WASHINGTON Federal regulators accused Pimco Advisors Fund Management, its chief executive and the former head of another company of civil fraud Thursday for allegedly secretly giving a hedge fund special trading privileges in stock mutual funds involving more than $4 billion.
The Securities and Exchange Commission said Pimco and two related companies defrauded its mutual fund investors by allowing hedge fund Canary Capital Partners to market-time Pimco fund shares from February 2002 to April 2003.
Market-timing is a type of frequent "in-and-out" trading that is not illegal but is widely restricted by most mutual funds because it tends to skim profits from other shareholders.
Pimco is the latest investment complex to be swept up in an industrywide scandal that began last fall when New York Attorney General Eliot Spitzer accused Canary of securing special trading privileges at several big-name mutual fund companies, including Bank of America, Banc One, Janus and Strong. Since then, Canary, Janus, Bank of America and a handful of other fund companies and executives have agreed to pay hundreds of millions of dollars to settle improper trading cases with regulators.

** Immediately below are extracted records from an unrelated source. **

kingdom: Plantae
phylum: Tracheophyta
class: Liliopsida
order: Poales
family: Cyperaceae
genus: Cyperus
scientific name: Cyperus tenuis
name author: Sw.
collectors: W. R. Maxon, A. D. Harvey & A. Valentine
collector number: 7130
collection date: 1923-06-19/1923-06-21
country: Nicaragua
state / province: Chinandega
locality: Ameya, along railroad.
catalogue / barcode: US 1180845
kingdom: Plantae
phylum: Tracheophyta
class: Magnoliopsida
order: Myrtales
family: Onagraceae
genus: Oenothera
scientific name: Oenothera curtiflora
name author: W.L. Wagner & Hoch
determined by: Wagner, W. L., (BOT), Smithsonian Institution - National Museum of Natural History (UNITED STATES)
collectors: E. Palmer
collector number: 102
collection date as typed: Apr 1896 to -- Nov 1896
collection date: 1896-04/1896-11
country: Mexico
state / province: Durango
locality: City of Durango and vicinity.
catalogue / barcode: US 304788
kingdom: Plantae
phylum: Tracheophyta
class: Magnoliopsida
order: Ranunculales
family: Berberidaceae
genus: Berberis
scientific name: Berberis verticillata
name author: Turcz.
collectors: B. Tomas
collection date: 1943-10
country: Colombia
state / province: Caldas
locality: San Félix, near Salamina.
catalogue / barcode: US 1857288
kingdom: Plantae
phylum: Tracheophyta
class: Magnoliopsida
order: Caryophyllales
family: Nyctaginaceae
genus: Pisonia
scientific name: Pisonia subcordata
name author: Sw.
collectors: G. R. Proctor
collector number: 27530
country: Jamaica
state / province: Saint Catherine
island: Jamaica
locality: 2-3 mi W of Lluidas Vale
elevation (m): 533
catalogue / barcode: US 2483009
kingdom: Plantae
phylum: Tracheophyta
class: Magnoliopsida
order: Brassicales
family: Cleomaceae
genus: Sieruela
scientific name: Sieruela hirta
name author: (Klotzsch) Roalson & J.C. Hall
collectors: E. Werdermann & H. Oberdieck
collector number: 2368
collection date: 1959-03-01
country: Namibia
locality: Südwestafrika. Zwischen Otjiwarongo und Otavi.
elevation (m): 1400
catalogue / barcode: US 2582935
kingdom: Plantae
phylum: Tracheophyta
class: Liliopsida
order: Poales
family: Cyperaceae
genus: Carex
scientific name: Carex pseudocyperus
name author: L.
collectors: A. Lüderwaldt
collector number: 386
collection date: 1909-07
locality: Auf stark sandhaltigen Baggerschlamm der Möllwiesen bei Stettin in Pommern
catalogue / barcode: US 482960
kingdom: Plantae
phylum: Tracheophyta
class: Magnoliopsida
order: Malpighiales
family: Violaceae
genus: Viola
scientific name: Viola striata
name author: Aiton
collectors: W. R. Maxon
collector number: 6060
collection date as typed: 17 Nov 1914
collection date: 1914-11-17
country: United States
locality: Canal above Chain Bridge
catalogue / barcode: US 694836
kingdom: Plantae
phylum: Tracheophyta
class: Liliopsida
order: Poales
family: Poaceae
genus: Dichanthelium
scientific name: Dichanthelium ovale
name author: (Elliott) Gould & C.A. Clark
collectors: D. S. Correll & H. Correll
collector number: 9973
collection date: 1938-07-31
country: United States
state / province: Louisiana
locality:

In the new case, the SEC alleged that the chief executive officer of Pimco Advisors, who also was the chairman of a Pimco funds company, approved market-timing deals to enrich the management company at the expense of ordinary fund investors.
That is a clear example of "why mutual fund chairmen need to be independent of management," said Rep. Michael Oxley, R-Ohio, chairman of the House Financial Services Committee.
The SEC recently proposed that the separation be mandated for all mutual fund companies a change that would require the boards of an estimated 80 percent of U.S. funds to replace their chairmen.
In the lawsuit filed Thursday in federal court in Manhattan, the SEC is seeking unspecified civil fines and restitution from Pimco Advisors Fund Management, PEA Capital, Pimco Advisors Distributors, and Stephen Treadway, the chief executive officer of Pimco Advisors Fund Management and Pimco Advisors Distributors; and Kenneth Corba, the former CEO of PEA Capital.
Pimco Advisors Fund Management recently changed its name to PA Fund Management.
"We are disappointed the SEC chose to take this action now and we look forward to completing settlement discussions with the SEC, which have been under way, so we can achieve a prompt and equitable resolution to this matter," PEA Capital said in a statement issued late Thursday.